Extrayez mot pour mot, s'il vous plaît, le passage de l'article sur le concert d'Eskelina à La Rhue, tout ce qui va de « Bass rêvait d'Amérique » jusqu'à « à la mi-mars. ».

━━ TEXTE SOURCE ━━

LA CHANTEUSE SUEDOISE ESKELINA FAIT HONNEUR AUX NOUVEAUX PROPRIETAIRES DE LA RHUE

Le 1er avril avait lieu dans le café-restaurant du lieu-dit La Rhue à Jumilhac-le-Grand un concert de la chanteuse Eskelina, celle que l'on surnomme "la petite suédoise de la chanson française". Il s'agissait d'un double évènement car elle était programmée avec ses musiciens à l'occasion de la reprise du lieu par de nouveaux propriétaires originaires du Sud de la Hollande, Tessa et Bass Kock.

Un peu perdue dans les bois du Périgord vert, la Rhue est un espace bien paisible, en pleine campagne. Un vrai dépaysement quand on vient de la ville. Ce n'est pas tant le camping, la piscine et les gîtes qui ont attiré les nouveaux hôtes mais bien la possibilité d'organiser des concerts chaque samedi soir du printemps à l'automne.

Bass rêvait d'Amérique du Sud ou d'Afrique, Tess souhaitait ne pas trop s'éloigner de son pays natal qu'elle pouvait rejoindre en une journée de route. C'est elle qui a eu gain de cause! Après avoir passé quelques jours de vacances d'été dans le département, fait des recherches sur Internet et forts de leur français appris sur les bancs de l'école, ils ont investi les lieux à la mi-mars.
Ils souhaitent travailler dans le même esprit que leurs prédécesseurs, Danielle et Kees Van Der Weijden. Ces derniers ont choisi, après 12 ans passés dans cette ferme qu'ils ont entièrement restaurée et animée grâce à de nombreux concerts dont le hall d'entrée conserve le souvenir, de faire le chemin inverse du jeune couple : retourner aux Pays-Bas. 
Profitant de la notoriété du lieu construite au fil des années, ils vont organiser des concerts dans cette grange transformée en café-concert depuis 2008. Bass connaît bien la musique pour avoir fait partie d'un groupe de speed metal tandis que sa compagne est une auditrice fervente. Ils imaginent programmer de la chanson française, comme ce soir-là, du blues, du rock, du folk...et la liste des futurs invités affichée sur leur site Internet laisse supposer qu'ils vont tenir leurs promesses. http://concertlarhue.fr/fr/ Si la clientèle est moitié étrangère (anglaise, hollandaise), moitié française donnant au lieu une ambiance de pub avec son plafond bas et ses lumières tamisées, elle pourrait être rajeunie, selon les souhaits des nouveaux propriétaires, qui ont accueilli ce soir-là leurs nouveaux clients le sourire aux lèvres et offert un verre de bienvenue.

━━━
━━ DONNÉES SOURCES ━━

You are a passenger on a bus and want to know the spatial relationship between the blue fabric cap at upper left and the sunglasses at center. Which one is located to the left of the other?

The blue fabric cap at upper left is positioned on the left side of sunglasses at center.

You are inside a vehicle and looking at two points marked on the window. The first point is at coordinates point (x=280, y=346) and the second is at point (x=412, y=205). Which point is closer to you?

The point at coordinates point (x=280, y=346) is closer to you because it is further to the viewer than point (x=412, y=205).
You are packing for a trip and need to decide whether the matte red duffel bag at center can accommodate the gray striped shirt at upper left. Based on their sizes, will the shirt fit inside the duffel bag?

━━━
━━ DONNÉES SOURCES ━━

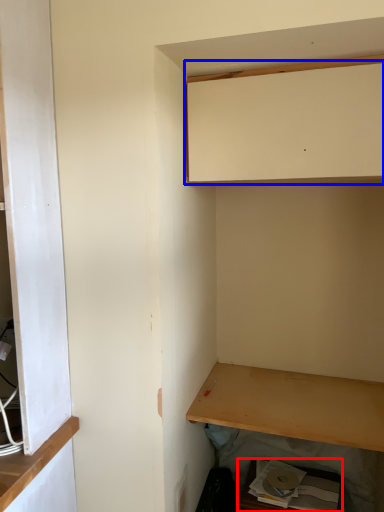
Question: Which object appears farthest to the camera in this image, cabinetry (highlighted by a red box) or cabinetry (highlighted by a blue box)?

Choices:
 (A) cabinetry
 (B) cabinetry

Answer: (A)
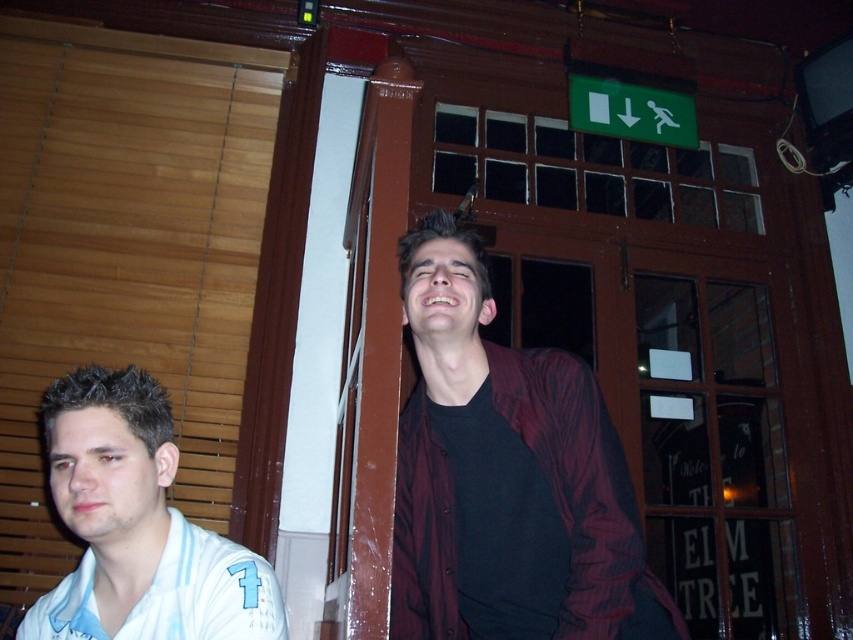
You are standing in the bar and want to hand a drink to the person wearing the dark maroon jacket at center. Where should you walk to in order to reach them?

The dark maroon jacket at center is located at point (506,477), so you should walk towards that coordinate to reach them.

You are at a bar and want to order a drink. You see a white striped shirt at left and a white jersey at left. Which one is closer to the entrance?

━━━

SOLUTION |
Bass rêvait d'Amérique du Sud ou d'Afrique, Tess souhaitait ne pas trop s'éloigner de son pays natal qu'elle pouvait rejoindre en une journée de route. C'est elle qui a eu gain de cause! Après avoir passé quelques jours de vacances d'été dans le département, fait des recherches sur Internet et forts de leur français appris sur les bancs de l'école, ils ont investi les lieux à la mi-mars.